The model system is relatively simple to set-up in a variety of different imaging chambers suited for inverted microscopy and has been utilised to study YAP-induced breast cancer cell invasion into 3D collagen matrices of varying stiffnesses. MCF7 spheroids overexpressing GFP-YAP invaded into stamped collagen matrices in a stiffness-dependent manner, while parental MCF7 cells did not invade. HCC1954 spheroids, expressing high levels of endogenous YAP, showed reduced invasion upon treatment with verteporfin, a YAP inhibitor, or following siRNA-induced YAP knockdown. MCF7 GFP-YAP and HCC1954 spheroids invaded predominantly collectively in a stiffness-dependent manner, with HCC1954 spheroids significantly degrading and remodelling ECM. High resolution imaging indicated that YAP activity was significantly higher in outer cells and that this was stiffness-dependent. PIV analysis of Cy3-stained collagen indicated that cells actively remodelled the matrix both locally and on larger scales. TWOMBLI analysis further demonstrated significant alignment of collagen fibres proximal to HCC1954 spheroids as well as at distances displaced outside the spheroid boundary.
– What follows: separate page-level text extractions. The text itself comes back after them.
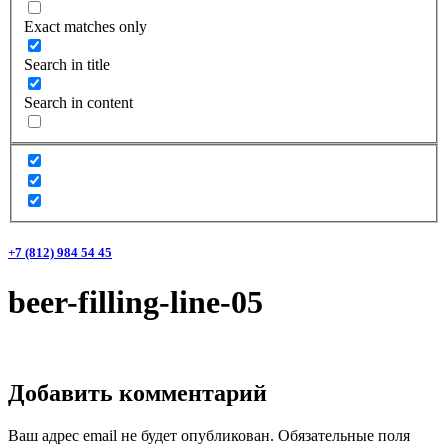
Exact matches only
Search in title
Search in content
+7 (812) 984 54 45
beer-filling-line-05
Добавить комментарий
Ваш адрес email не будет опубликован.
Обязательные поля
We have developed a highly versatile platform for imaging live multicellular tumour spheroids, cell invasion and cell-ECM dynamics at high/super-resolution. Versatility arises from differing well dimensions, variable positioning in 3D space and altering ECM stiffness. The system has been used to show the mechano-sensing role of YAP in 3D cancer cell invasion in a variable stiffness environment, and the interplay between cells and ECM remodelling and alignment. We envisage this will provide an adaptable method for analysis of a broad range of tumour cell types, multi-cellular models and potentially for high resolution drug screening approaches in future.